In part 1, I model autoencoder networks for the MNIST and cifar-100 datasets.
The MNIST dataset was reduced from from 784 dimensions to 64 dimensions, while the cifar-100 dataset was reduced from 3072 dimensions to 512 dimensions.
In both cases, the object category can generally still be discerned from the reconstrucuted autoencoded images.
I'd hoped to achieve more dimensionality reduction on the cifar-100 dataset, but reconstruction quality is too low with further reduction. Perhaps the cifar images are pretty low resolution to begin with, making any loss of information through autoencoding more significant?
I used binary cross entropy as the loss function. The model runs much slower if cosine similarity is used.
In part 2, I use the encoded representation of the images to find similar images.

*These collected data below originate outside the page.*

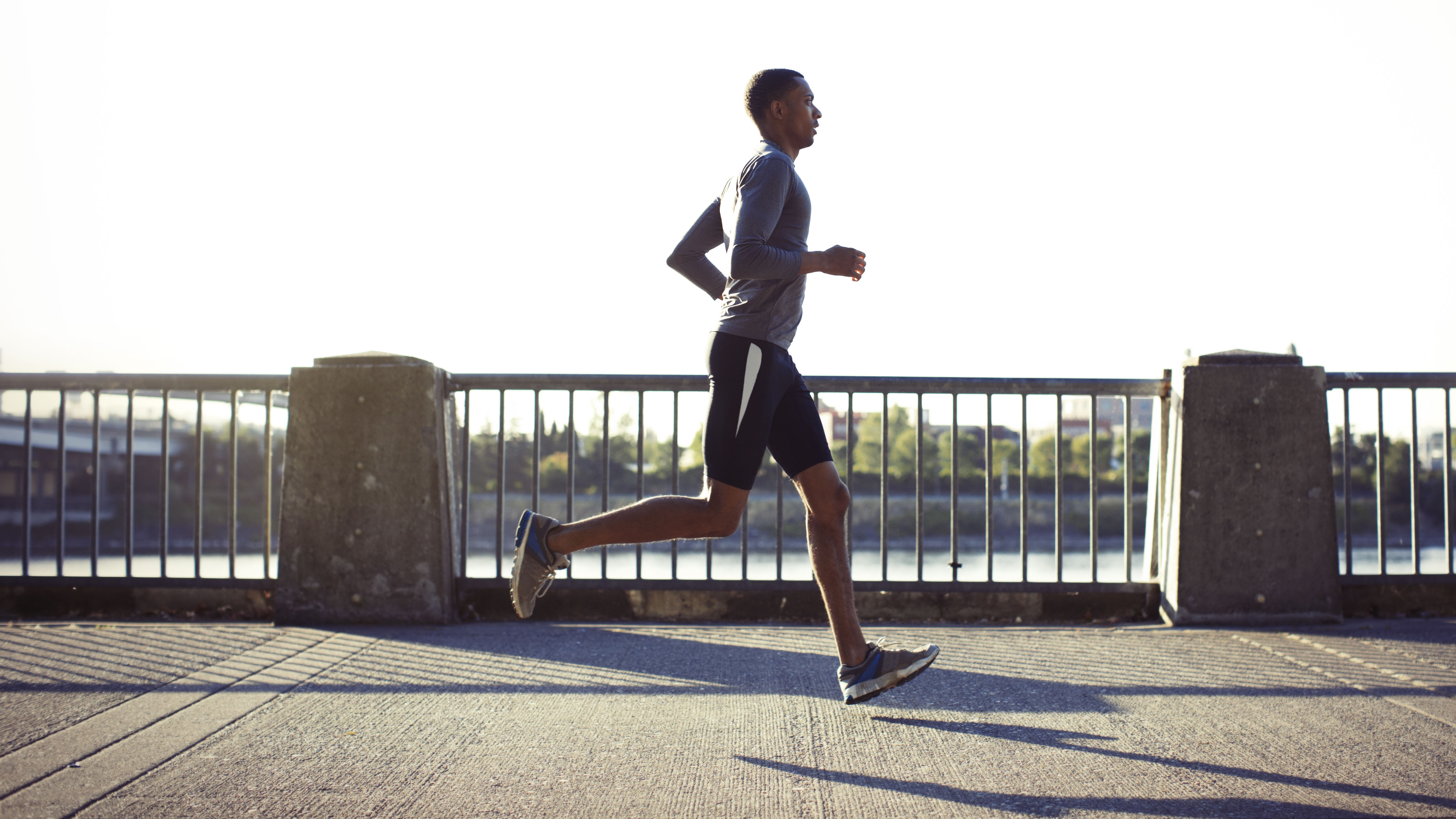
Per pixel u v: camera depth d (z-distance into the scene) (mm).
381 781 2119
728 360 2576
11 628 4027
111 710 2713
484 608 4355
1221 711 2705
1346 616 4352
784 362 2619
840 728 2537
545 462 39000
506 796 2018
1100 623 4312
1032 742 2402
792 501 31297
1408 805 1942
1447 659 3398
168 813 1919
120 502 48156
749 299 2584
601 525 2641
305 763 2246
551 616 4379
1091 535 4371
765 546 30875
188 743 2406
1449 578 4348
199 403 4441
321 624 4199
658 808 1943
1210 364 4227
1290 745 2363
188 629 4047
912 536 45219
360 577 4215
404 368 4273
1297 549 4152
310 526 4246
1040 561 37750
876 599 4359
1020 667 3289
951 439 4398
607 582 4371
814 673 3213
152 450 52344
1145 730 2502
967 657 3471
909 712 2699
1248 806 1938
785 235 2656
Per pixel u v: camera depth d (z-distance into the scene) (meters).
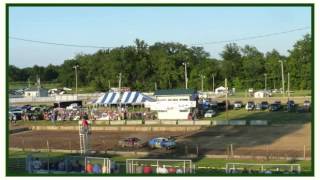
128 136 56.00
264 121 59.56
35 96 135.25
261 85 157.75
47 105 105.06
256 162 36.28
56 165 31.00
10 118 77.88
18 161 35.28
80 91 163.88
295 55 141.88
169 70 154.25
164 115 72.31
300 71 140.75
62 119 77.44
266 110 80.31
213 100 104.31
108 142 51.38
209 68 157.00
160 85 153.62
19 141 54.06
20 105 107.12
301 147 42.97
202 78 144.88
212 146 45.66
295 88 141.75
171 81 155.00
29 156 31.34
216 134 53.94
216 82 162.12
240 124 60.72
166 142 45.19
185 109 71.19
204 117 73.50
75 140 53.69
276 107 78.75
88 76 170.75
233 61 168.38
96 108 91.00
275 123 61.22
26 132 63.78
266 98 108.31
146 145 48.22
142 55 159.50
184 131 58.78
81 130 43.38
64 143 51.34
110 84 154.12
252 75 160.75
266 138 49.28
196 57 169.00
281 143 45.69
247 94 129.00
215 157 39.41
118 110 79.88
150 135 56.25
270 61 153.62
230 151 42.12
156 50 162.88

I tried using binary cross entropy and cosine similarity to determine similarity of the encoded vectors, as a proxy for image similarity. The results returned by both tend to be visually similar.
For the MNIST dataset, where most images are centered, this similarity comparison tends to work well, and digits of the same type are deemed to be similar. However, any significant shifts in the position of the digit will lead to it being deemed to be dissimilar.
For the cifar-100 dataset, images with a similar background color / shape are deemed to be similar, rather than images of the same type of object (e.g. with the current similarity metric, flowers are not usually deemed to be similar to other flowers).
As a baseline comparison, I used binary cross entropy to determine image similarity based on the original image dimensions (rather than the encoded dimensions).
Much like the results from the reduced dimensions, images with a similar background color / shape are deemed to be similar.
My original hope was that the image features learned by the autoencoder in the encoded layer would have led to a decent way of determining image similarity.
Unfortunately, since the autoencoder simply tries to reconstruct the original image, it does not necessarily encode features which would have been useful in determining image similarity (in the sense of flowers being deemed to be similar to flowers). Also, the similarity metric places equal focus on all parts of the images, rather than the parts which could be more important (e.g. the subject of the image).